### PROBLEM DESCRIPTION
Copy out everything from the line containing "Homicide, Criminal Sexual" down to the line containing "What are all", including both of those lines, in the data below.

### TASK INPUTS
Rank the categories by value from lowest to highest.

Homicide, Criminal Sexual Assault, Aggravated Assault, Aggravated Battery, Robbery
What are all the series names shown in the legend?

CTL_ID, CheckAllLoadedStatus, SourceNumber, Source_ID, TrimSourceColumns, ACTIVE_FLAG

---

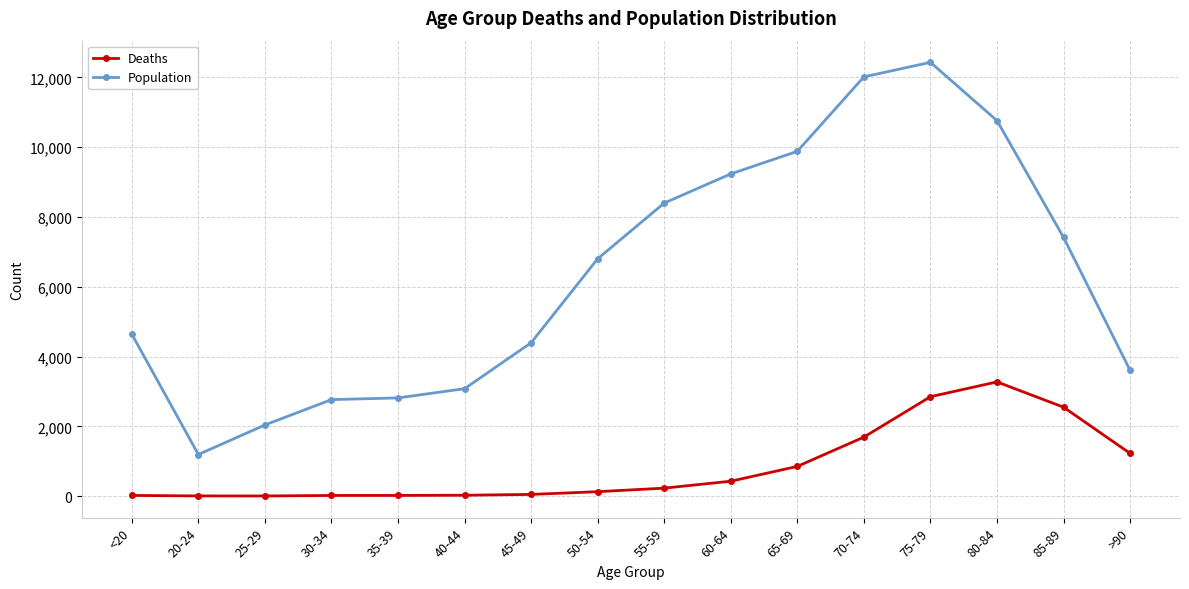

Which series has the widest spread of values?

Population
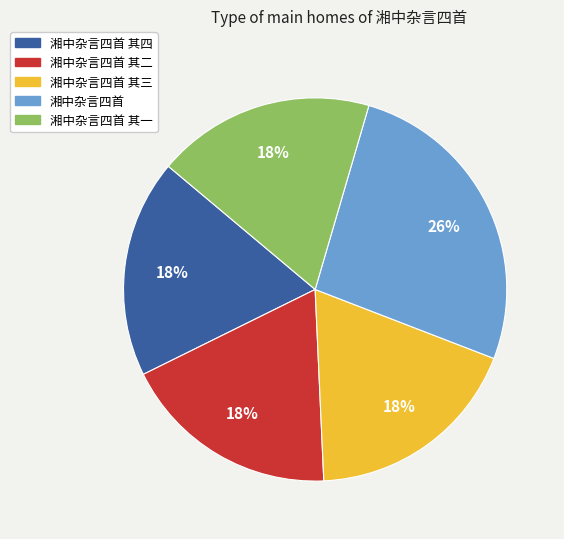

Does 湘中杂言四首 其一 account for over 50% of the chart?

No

### WRITTEN SOLUTION
Homicide, Criminal Sexual Assault, Aggravated Assault, Aggravated Battery, Robbery
What are all the series names shown in the legend?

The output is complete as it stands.